For the reasons and upon the authorities cited above, and under the facts disclosed by the record in this case, I am of the view that the charge of the court to which objection is now made was a proper charge and is free from error. Even if it should be considered technically incorrect, I do not think it can be held to have been misleading when read in connection with the instructions in their entirety. The trial judge charged thoroughly and extensively on the law of negligence and contributory negligence. I do not see how the jury could have misunderstood their function or duty in this case. I think the judgment appealed should be affirmed.

NOTES

[1] Other cases along this line include Earley v. Morrison Cafeteria Co. of Orlando, Fla., 61 So. 2d 477 (door mat in entrance to restaurant); Pettigrew v. Nite-Cap, Inc., Fla., 63 So. 2d 492 (glass door to restaurant — adult patron); Bowles v. Elkes Pontiac Co., Fla., 63 So. 2d 769 (change in floor level in showroom); Kagan v. Eisenstadt, Fla.App., 98 So. 2d 370 (open stairwell in partly constructed building); Bashaw v. Dyke, Fla.App., 122 So. 2d 507; Chambers v. Southern Wholesale, Inc., Fla., 92 So. 2d 188.

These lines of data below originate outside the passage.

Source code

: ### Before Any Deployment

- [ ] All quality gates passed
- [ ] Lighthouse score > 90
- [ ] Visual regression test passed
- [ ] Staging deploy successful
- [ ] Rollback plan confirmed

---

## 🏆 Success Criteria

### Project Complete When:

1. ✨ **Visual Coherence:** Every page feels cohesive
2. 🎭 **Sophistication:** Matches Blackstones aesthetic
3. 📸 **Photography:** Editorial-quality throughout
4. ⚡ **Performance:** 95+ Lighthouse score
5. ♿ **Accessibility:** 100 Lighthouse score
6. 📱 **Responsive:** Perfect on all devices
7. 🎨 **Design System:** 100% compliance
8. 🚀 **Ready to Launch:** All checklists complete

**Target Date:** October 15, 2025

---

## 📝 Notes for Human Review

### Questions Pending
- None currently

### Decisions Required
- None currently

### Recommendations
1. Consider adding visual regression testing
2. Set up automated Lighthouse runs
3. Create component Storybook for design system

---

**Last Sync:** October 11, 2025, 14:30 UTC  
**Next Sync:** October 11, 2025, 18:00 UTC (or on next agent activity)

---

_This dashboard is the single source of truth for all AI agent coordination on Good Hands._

This case is cited with approval in many later cases. City of Palatka v. Woods, Fla., 78 So. 2d 562 (a defective sidewalk case in which the Supreme Court added "whether her [plaintiff's] conduct in failing to see and avoid the danger contributed to her injury under such circumstances was for the jury to decide."); Smith v. Poston Bridge & Iron, Inc., Fla., 87 So. 2d 581, (hazard in construction operations); Bess v. 17545 Collins Avenue, Inc., Fla., 98 So. 2d 490 (tripping over pipe crossing walkway in midafternoon — the Supreme Court said "Nor is the fact that in the photographs the condition appears to be an obvious one, or visible, as stated by the trial judge, sufficient as a matter of law to charge the plaintiff with contributory negligence and bar recovery as the trial judge apparently concluded."); McCain v. Bankers Life and Casualty Co., Fla. App., 110 So. 2d 718, 68 A.L.R. 2d 1194 (a minor of eight years walking into glass door); Purdon v. Cohen, Fla.App., 126 So. 2d 575 (customer tripping over tripod in store — District Court of Appeal, Second District); Sneed v. City of West Palm Beach, Fla.App., 128 So. 2d 166 (condition of street); Hanson v. Shell's City Inc., Fla.App., 133 So. 2d 573 (defective paving in parking lot. The District Court of Appeal, Third District said: "Even if such testimony warrants the conclusion that the area alleged to be defective would have been visible to Mrs. Hanson had she been looking in that direction and not for her car, the question of contributory negligence would still be open."); Food Fair Stores, North Dade, Inc., v. Winkelmann, Fla.App., 135 So. 2d 6 (electric cord on floor of store — the District Court of Appeal, Third District said: "The appellate courts of this State have many times held that the mere fact that the injured party could have seen the dangerous condition if he had looked down this would not, in and of itself, constitute a complete bar of his action on the plea of contributory negligence, and if such were the case no such cause would be permitted to go to a jury."); Sandford v. Firestone Tire & Rubber Company, Fla.App., 139 So. 2d 916 (oil spot in filling station — District Court of Appeal, Third District.); Quinn v. I.C. Helmly Furniture Company, Fla.App., 141 So. 2d 302 (water drained on sidewalk — District Court of Appeal, Third District); Berlin v. Southgate Corp., Fla.App., 142 So. 2d 362 (metal strip along floor in apartment house — District Court of Appeal, Third District).